«Те, кто видит в “Двенадцати” политические стихи, или очень слепы к искусству, или сидят по уши в политической грязи, или одержимы большой злобой, будь они враги или друзья моей поэмы. Было бы неправдой, вместе с тем, отрицать всякое отношение “Двенадцати”к политике», – писал Блок двумя годами позже, предельно усталый и уже смертельно больной. Тексты, написанные в начале 1918-го, сделали то, что казалось невозможным, – лишили его доброго имени. Близкие друзья прерывали с ним знакомство, не подавали руки, открещивались в печати.
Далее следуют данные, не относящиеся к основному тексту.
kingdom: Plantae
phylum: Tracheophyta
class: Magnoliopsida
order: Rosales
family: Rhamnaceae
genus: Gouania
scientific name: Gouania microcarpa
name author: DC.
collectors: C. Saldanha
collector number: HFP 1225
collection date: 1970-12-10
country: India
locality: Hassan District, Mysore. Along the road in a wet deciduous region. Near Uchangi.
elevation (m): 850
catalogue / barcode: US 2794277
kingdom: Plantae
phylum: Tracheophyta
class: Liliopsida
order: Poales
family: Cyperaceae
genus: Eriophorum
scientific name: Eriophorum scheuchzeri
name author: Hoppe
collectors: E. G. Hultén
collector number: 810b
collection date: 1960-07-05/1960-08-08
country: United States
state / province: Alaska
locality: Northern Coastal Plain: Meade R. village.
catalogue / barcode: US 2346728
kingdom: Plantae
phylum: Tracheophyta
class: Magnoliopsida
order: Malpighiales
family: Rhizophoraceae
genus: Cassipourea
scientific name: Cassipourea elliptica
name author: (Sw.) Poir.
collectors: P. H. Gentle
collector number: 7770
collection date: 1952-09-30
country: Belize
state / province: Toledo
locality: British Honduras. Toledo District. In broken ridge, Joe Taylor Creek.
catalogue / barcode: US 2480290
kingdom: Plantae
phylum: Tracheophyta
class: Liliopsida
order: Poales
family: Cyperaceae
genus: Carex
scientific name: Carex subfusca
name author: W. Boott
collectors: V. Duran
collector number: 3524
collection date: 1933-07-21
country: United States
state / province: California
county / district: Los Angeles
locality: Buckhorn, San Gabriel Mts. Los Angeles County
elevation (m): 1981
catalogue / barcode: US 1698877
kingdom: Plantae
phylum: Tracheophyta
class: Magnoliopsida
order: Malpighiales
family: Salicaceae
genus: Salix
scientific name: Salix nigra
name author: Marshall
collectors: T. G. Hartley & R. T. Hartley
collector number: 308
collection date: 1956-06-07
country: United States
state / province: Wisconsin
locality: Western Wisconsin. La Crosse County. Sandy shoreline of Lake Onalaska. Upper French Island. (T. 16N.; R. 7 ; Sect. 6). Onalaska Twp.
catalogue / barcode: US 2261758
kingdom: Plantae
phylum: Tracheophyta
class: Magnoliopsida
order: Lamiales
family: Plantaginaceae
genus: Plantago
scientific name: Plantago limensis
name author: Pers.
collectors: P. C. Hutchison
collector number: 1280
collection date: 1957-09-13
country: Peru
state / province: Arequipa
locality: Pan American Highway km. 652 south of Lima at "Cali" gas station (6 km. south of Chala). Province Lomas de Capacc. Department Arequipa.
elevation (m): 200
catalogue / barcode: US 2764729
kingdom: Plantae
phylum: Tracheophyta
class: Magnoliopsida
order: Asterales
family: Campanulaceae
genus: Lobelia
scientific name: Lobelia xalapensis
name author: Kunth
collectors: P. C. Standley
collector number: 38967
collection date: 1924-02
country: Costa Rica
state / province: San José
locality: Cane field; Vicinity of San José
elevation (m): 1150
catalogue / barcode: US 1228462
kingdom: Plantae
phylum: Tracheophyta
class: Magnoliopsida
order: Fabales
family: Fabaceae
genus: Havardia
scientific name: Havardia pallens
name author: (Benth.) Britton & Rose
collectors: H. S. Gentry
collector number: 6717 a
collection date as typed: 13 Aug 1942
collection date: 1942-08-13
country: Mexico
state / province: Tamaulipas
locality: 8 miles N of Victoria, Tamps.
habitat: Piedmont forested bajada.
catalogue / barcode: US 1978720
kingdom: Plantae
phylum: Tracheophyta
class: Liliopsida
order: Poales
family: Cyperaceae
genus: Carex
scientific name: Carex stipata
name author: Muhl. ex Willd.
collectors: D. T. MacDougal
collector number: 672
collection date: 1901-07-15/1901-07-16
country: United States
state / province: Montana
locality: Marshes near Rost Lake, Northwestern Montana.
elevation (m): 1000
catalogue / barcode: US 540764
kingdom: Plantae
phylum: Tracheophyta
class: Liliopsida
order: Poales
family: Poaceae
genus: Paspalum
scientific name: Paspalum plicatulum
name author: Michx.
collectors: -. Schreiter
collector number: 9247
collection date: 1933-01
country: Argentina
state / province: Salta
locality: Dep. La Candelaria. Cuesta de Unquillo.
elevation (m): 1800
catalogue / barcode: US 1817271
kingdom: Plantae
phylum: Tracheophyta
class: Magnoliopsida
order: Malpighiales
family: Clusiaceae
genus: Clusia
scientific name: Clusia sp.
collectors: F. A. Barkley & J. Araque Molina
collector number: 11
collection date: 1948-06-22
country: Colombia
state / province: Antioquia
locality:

Полоса пустоты, образовавшаяся вокруг него, была почти осязаемой: институт репутаций, на отсутствие которого принято жаловаться сегодня, поэта не защитил, напротив, его единодушно осудили. Интересно, что главную волну возмущения и протеста среди недавних читателей, единомышленников, клявшихся вчера его именем и предельно разочарованных сегодня, вызвала не статья «Интеллигенция и революция», писавшаяся в те же дни, что и поэма, а «Двенадцать»: старушка-курица перемотнулась через сугроб, полосну-полосну, что нынче невеселый, товарищ поп. Беспримесная политика блоковских статей и ответов на газетные анкеты казалась необязательной сноской по сравнению с тем, что стояло за этим отсутствием участия. «Интеллигенцию и революцию» с ее бодрым людоедством («переделать все», а тому, кто думает иначе, «и жить не стоит») постарались не заметить – но от автора «Двенадцати» его читатели отшатнулись с каким-то тревожным ужасом. Почти сразу после публикации поэмы Блок написал Белому, отношения с которым он сохранил до конца, и странное это было письмо: «Мне бы хотелось, чтобы Ты (и все Вы) не пугался “Двенадцати”; не потому, чтобы там не было чего-нибудь “соблазнительного” (может быть, и есть), а потому, что мы слишком давно знаем друг друга; а мне показалось, что Ты “испугался”».
В статье Григория Дашевского, написанной несколько лет назад (а кажется, что в другую историческую эпоху), о самом Блоке говорится едва ли не с большим ужасом, чем о событиях, послуживших для поэмы фоном или материалом. Заметка Дашевского тоже написана во времена событий: поздней весной 2012-го, на фоне разворачивающегося дела 6 мая, на сквозняке большой истории, еще не успевшей подстыть и примерзнуть. Счет, который он предъявляет Блоку, состоит из одного пункта: последовательная бесчеловечность, доведенная наконец до логического предела – до исчезновения из собственного текста. За словами «Двенадцати», как за любыми словами, мы инстинктивно ищем того, кто говорит, или хотя бы то, что говорит, – и не находим. У нас не получается увидеть или вообразить то, чему Блок в этих стихах медиумически предоставил свой голос, то, что вместе с ветром и морозом насмехается над старушкой, буржуем, барыней в каракуле, писателем-витией, товарищем попом, над ««человеком», который ««на ногах не стоит», над ««всяким ходоком», который «скользит – ах, бедняжка!», то, что вместе с вьюгой «долгим смехом заливается в снегах» и вместе с двенадцатью идет «державным шагом».
Все так; но кому предъявлять претензии, если автор сам вычел себя из уравнения, умалился до небытия, отдал свой речевой аппарат тому, чего ждал и дождался? «Мы бы прокляли тебя, но ты только текст» – никакого Александра Александровича в «Двенадцати» не было отродясь. Зато потом на ледяном углу, оставленном поэмой, еще несколько лет озирался по сторонам человек, разучившийся писать стихи не на случай. Некоторое количество мадригалов и шуточных текстов, странных в своей сумрачной неповоротливости, он собирался собрать в книгу с безнадежным названием «Черный день».